TASK TO CARRY OUT: For each line below that holds the word "dead", make a copy.

MATERIAL PROVIDED:

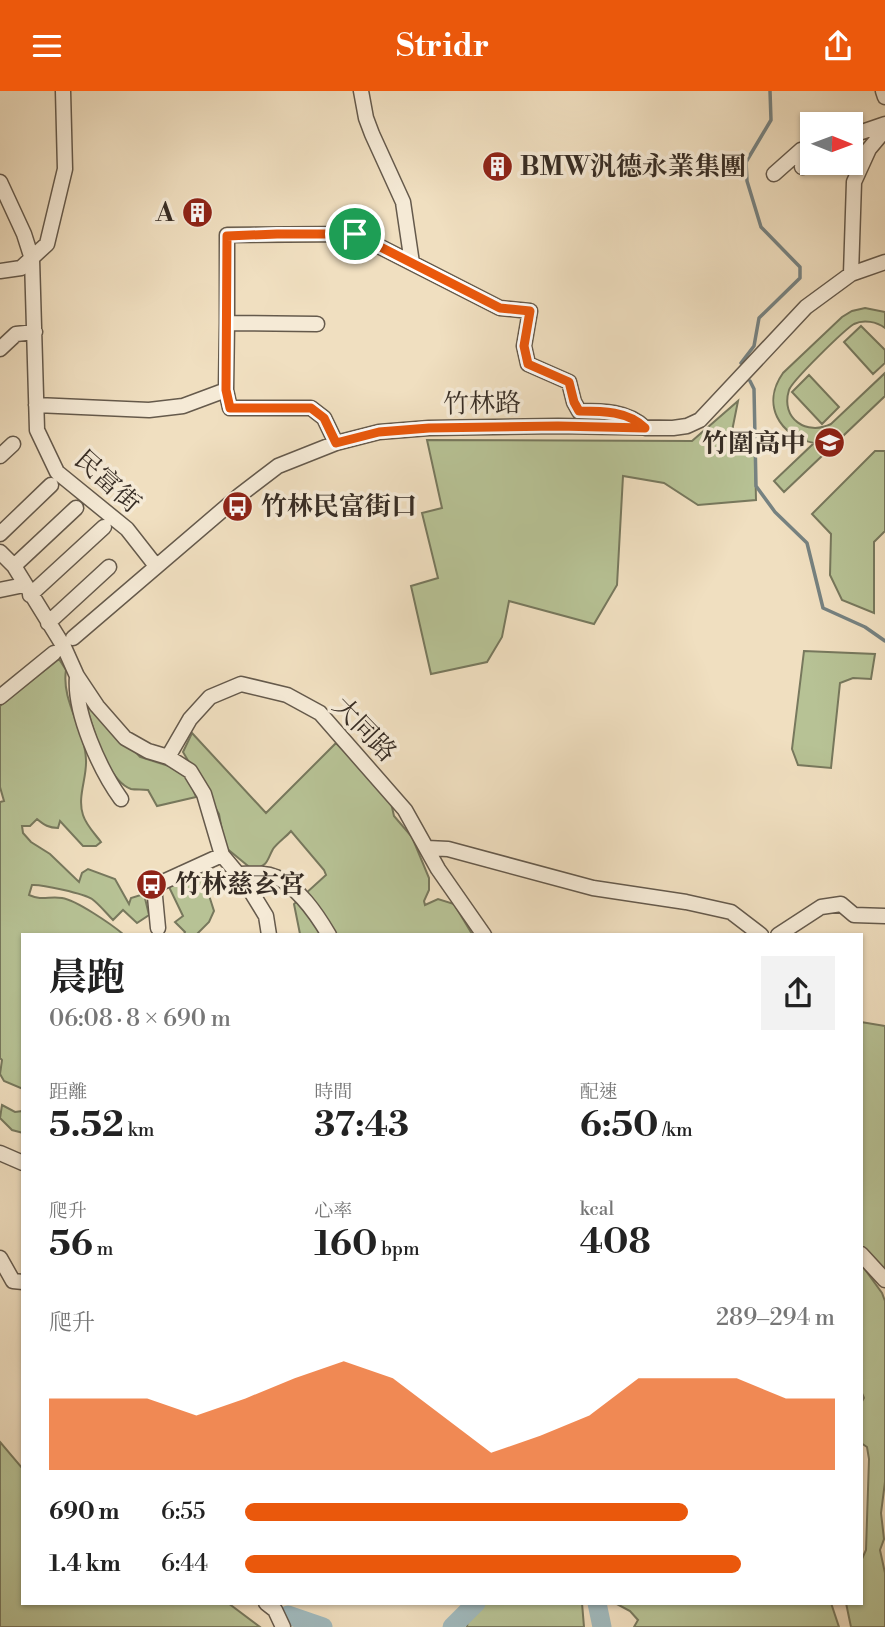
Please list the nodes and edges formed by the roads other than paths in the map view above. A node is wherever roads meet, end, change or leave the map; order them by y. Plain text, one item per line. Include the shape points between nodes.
1 (63, 91) edge
2 (361, 91) edge
3 (883, 91) edge
4 (885, 97) edge
5 (885, 124) edge
6 (885, 130) edge
7 (863, 132) edge
8 (800, 151) edge
9 (774, 174) dead end
10 (0, 182) edge
11 (32, 259) junction
12 (885, 262) edge
13 (412, 263) junction
14 (0, 271) edge
15 (851, 274) junction
16 (227, 323) junction
17 (317, 324) dead end
18 (35, 332) junction
19 (0, 349) edge
20 (226, 390) junction
21 (36, 405) junction
22 (645, 428) junction
23 (336, 443) junction
24 (13, 444) dead end
25 (0, 456) edge
26 (51, 485) dead end
27 (76, 508) dead end
28 (104, 527) dead end
29 (0, 534) edge
30 (0, 552) edge
31 (8, 565) edge
32 (156, 566) junction
33 (110, 567) dead end
34 (0, 590) edge
35 (27, 590) junction
36 (48, 623) junction
37 (75, 634) dead end
38 (50, 655) dead end
39 (77, 675) junction
40 (0, 697) edge
41 (168, 757) junction
42 (121, 799) dead end
43 (427, 848) junction
44 (222, 855) junction
45 (237, 874) junction
46 (885, 916) edge
47 (158, 928) dead end
48 (269, 933) edge
49 (328, 933) edge
50 (483, 933) edge
51 (758, 933) edge
52 (781, 933) edge
53 (0, 1153) edge
54 (21, 1162) edge
55 (863, 1256) edge
56 (0, 1258) edge
57 (885, 1280) edge
58 (21, 1282) edge
59 (268, 1605) edge
60 (283, 1627) edge

1 - 11 street via 64,209 47,244
2 - 13 street via 372,134 403,202
3 - 4 street
5 - 7 street
6 - 15 street via 869,149 854,182
8 - 9 street
10 - 11 street, 民富街
11 - 14 street via 21,268
11 - 18 street, 民富街
12 - 15 street, 竹林路
13 - 16 street via 355,234 227,236
13 - 22 street via 500,308 530,311 524,346 528,364 569,382 579,411 623,414
15 - 22 street, 竹林路 via 806,307 700,419 687,426
16 - 17 street
16 - 20 street
18 - 19 street via 16,334
18 - 21 street, 民富街
20 - 21 street via 183,406 149,410
20 - 23 street via 230,408 311,408 324,418
21 - 32 street, 民富街 via 37,430 57,472 127,529
22 - 23 street, 竹林路 via 429,428 379,432
23 - 32 street, 竹林路 via 278,466
24 - 25 street
26 - 29 street
27 - 31 street
28 - 35 street
30 - 31 street
31 - 35 street
32 - 37 street, 竹林路
33 - 36 street
34 - 35 street
35 - 36 street
36 - 39 street
38 - 40 street
39 - 41 street via 125,738
39 - 42 street via 79,703 89,735
41 - 43 street, 大同路 via 190,719 210,697 241,684 287,695 320,713 378,776
41 - 44 street via 190,771 204,794
43 - 50 street, 大同路
43 - 51 street via 448,849 593,888 731,912
44 - 45 street
44 - 47 street via 154,886
45 - 48 street via 266,916
45 - 49 street via 276,877 298,893
46 - 52 street via 853,915 841,904 821,907
53 - 54 street
55 - 57 street
56 - 58 street via 13,1281
59 - 60 street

SOLUTION FOR THIS TASK:
9 (774, 174) dead end
17 (317, 324) dead end
24 (13, 444) dead end
26 (51, 485) dead end
27 (76, 508) dead end
28 (104, 527) dead end
33 (110, 567) dead end
37 (75, 634) dead end
38 (50, 655) dead end
42 (121, 799) dead end
47 (158, 928) dead end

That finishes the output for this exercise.